Frankie looks unperturbed by the entire discussion. “I think there will be a woman on the moon.”
They amble in silence for a minute or two as the sky fades from blue to lavender to plum, with a line of creamy golden orange hovering along the horizon. If there’s one thing Jo can say for sure about Florida, it’s that the sunsets here are top of the line.
“Can I tell you a secret?” Jo reaches for Frankie’s cigarette, which Frankie gives her.
“Josephine Booker has secrets?” Frankie says with a smirk. “Wait, is this like your mom’s secret apple pie recipe or something? Because I cook strictly out of theBetty Crocker’s Picture Cook Book,and I only do that just barely.” She takes her cigarette back.
Jo shakes her head, watching Frankie’s face. She truly feels as though they’ve become friends over the past couple of months, and while they’ve spent more time on the phone, taking their evening walks, and hanging out in each other’s kitchens than they have with any of the other women in their group, there’s still a lot they don’t know about each other. “No,” Jo says, “it’s a real secret. Although if I gave you any of my mother’s best recipes, she’d tan my hide.”

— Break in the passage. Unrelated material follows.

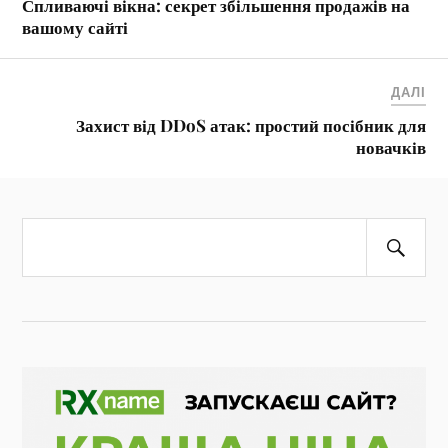
Спливаючі вікна: секрет збільшення продажів на
вашому сайті
ДАЛІ
Захист від DDoS атак: простий посібник для
новачків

“Those Minnesota broads and their secret recipes.” Frankie watches Jo with interest to see where she’s going with this.
“Anyway,” Jo says on a sigh. “I need you to promise me you won’t tell anyone—not even Ed—what I’m about to tell you.”

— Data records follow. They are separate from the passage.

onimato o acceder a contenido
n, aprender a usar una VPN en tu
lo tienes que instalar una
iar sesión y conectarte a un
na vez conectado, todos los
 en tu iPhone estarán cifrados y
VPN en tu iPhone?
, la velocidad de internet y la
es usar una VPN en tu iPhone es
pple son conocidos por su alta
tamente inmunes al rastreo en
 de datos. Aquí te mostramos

Frankie stops walking and leans against a Cadillac that’s parked at the curb in front of a darkened house. She pulls a pack of cigarettes from the pocket of her caftan and lights a new one, passing it to Jo. Then she lights another for herself. “I promise,” Frankie says. She keeps leaning against the car, with her eyes trained on Jo.
“Okay.” Jo paces back and forth, smoking like a chimney. She’s never told anyone about this—not even Sally and Genevieve, who have always been her closest friends. “Before Bill and I were married…he had another wife.”
Frankie waits. “And what? Did he kill her or something?” She snorts at her own joke.
“No, he locked her up in a mental facility.”
Frankie’s laughter dies instantly. “Jo. What the hell?”